▶ Work to complete:
Copy out each line in the listing below where the word "center" appears.

▶ Data for review:
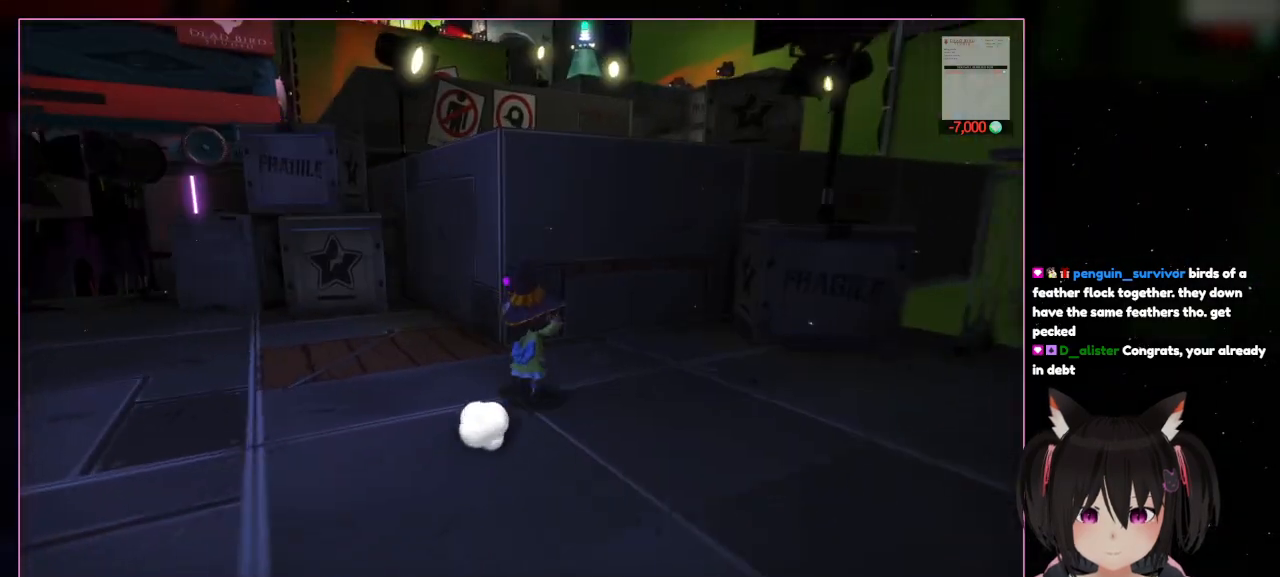
{"buttons": [], "left_stick": "up-right", "right_stick": "center", "events": [[300, "left_stick", "up"], [500, "left_stick", "up-right"], [500, "right_stick", "center"]]}
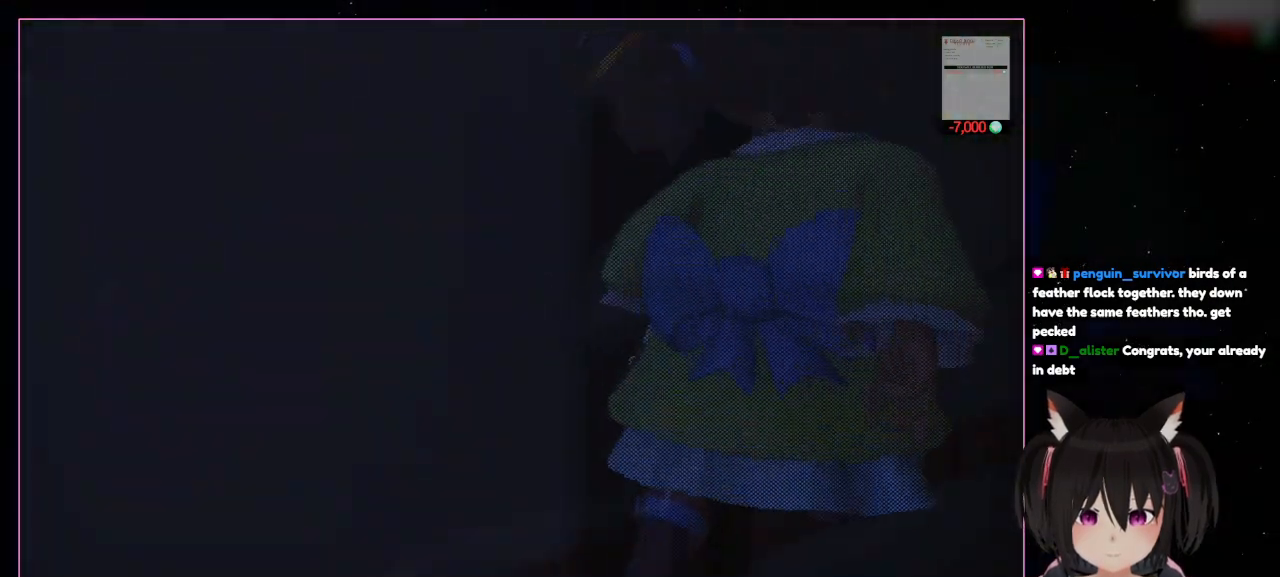
{"buttons": [], "left_stick": "up-right", "right_stick": "center", "events": [[200, "A", "down"], [400, "A", "up"]]}
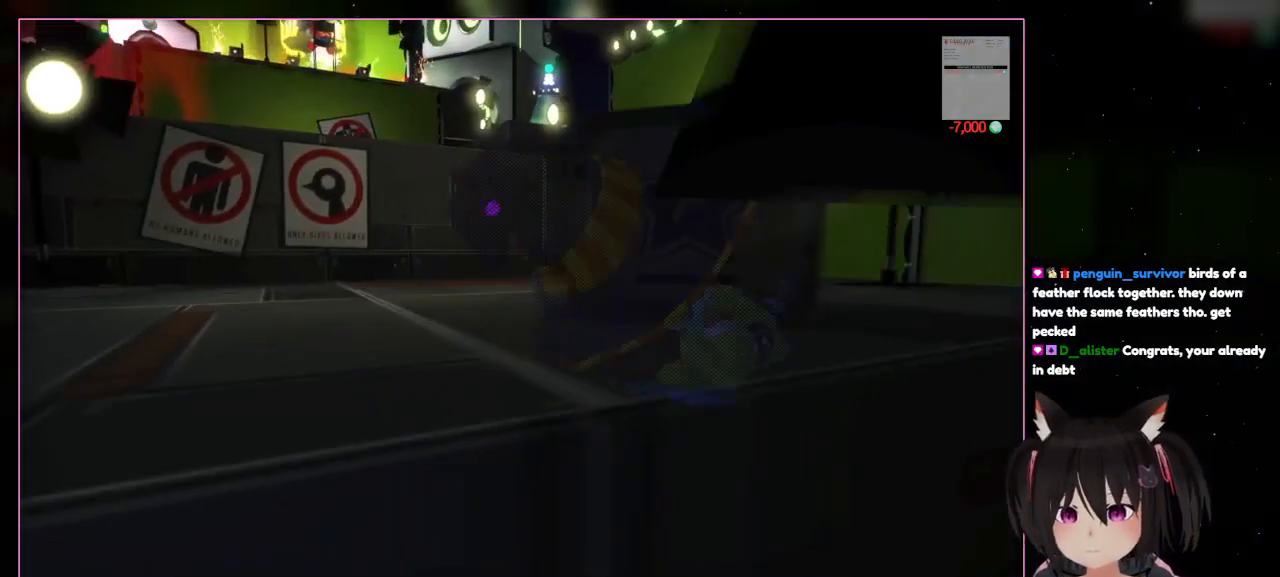
{"buttons": [], "left_stick": "up-left", "right_stick": "down-left", "events": [[100, "A", "down"], [300, "A", "up"], [300, "left_stick", "up"], [500, "left_stick", "up-left"], [500, "right_stick", "down-left"]]}
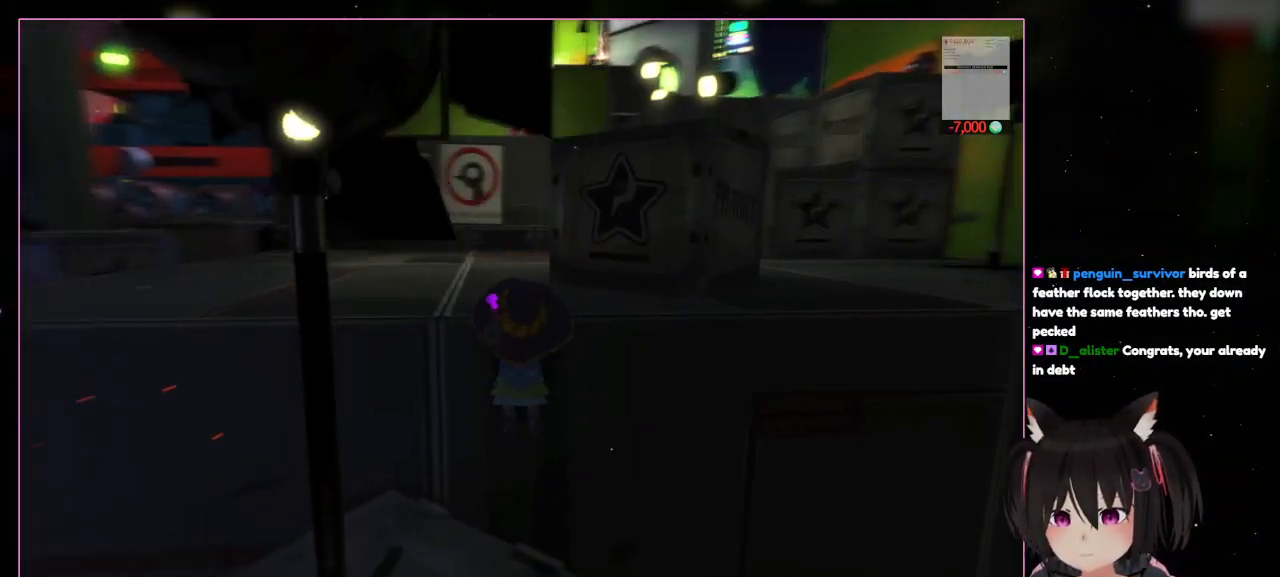
{"buttons": [], "left_stick": "up-left", "right_stick": "down-left", "events": []}
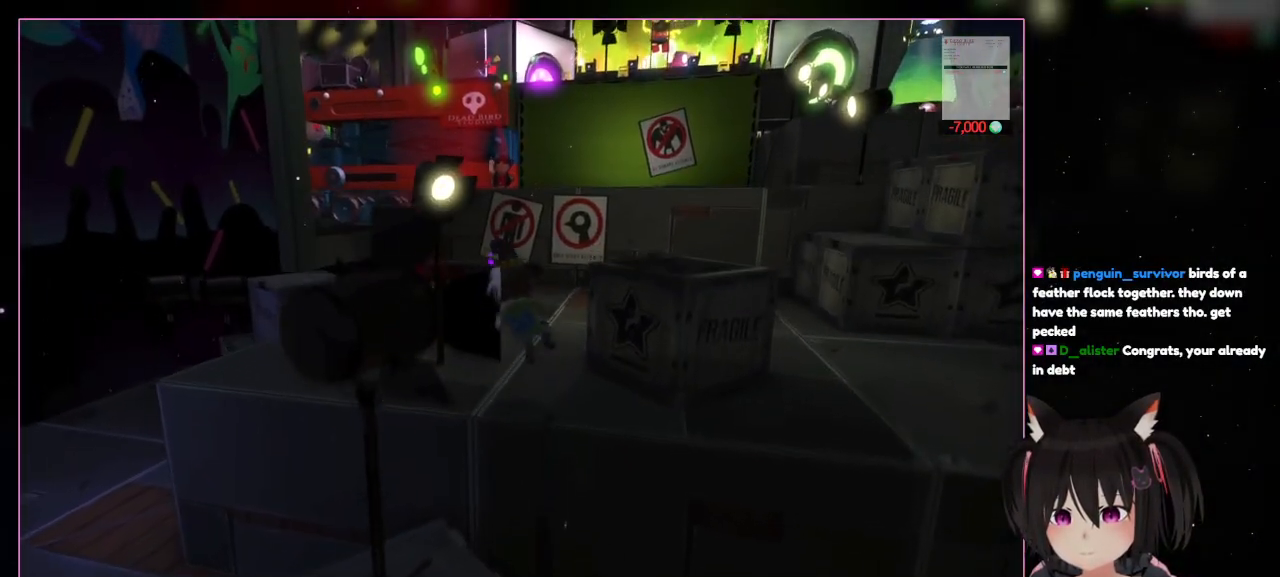
{"buttons": [], "left_stick": "up", "right_stick": "center", "events": [[100, "right_stick", "center"], [500, "left_stick", "up"]]}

▶ Final answer:
{"buttons": [], "left_stick": "up-right", "right_stick": "center", "events": [[300, "left_stick", "up"], [500, "left_stick", "up-right"], [500, "right_stick", "center"]]}
{"buttons": [], "left_stick": "up-right", "right_stick": "center", "events": [[200, "A", "down"], [400, "A", "up"]]}
{"buttons": [], "left_stick": "up", "right_stick": "center", "events": [[100, "right_stick", "center"], [500, "left_stick", "up"]]}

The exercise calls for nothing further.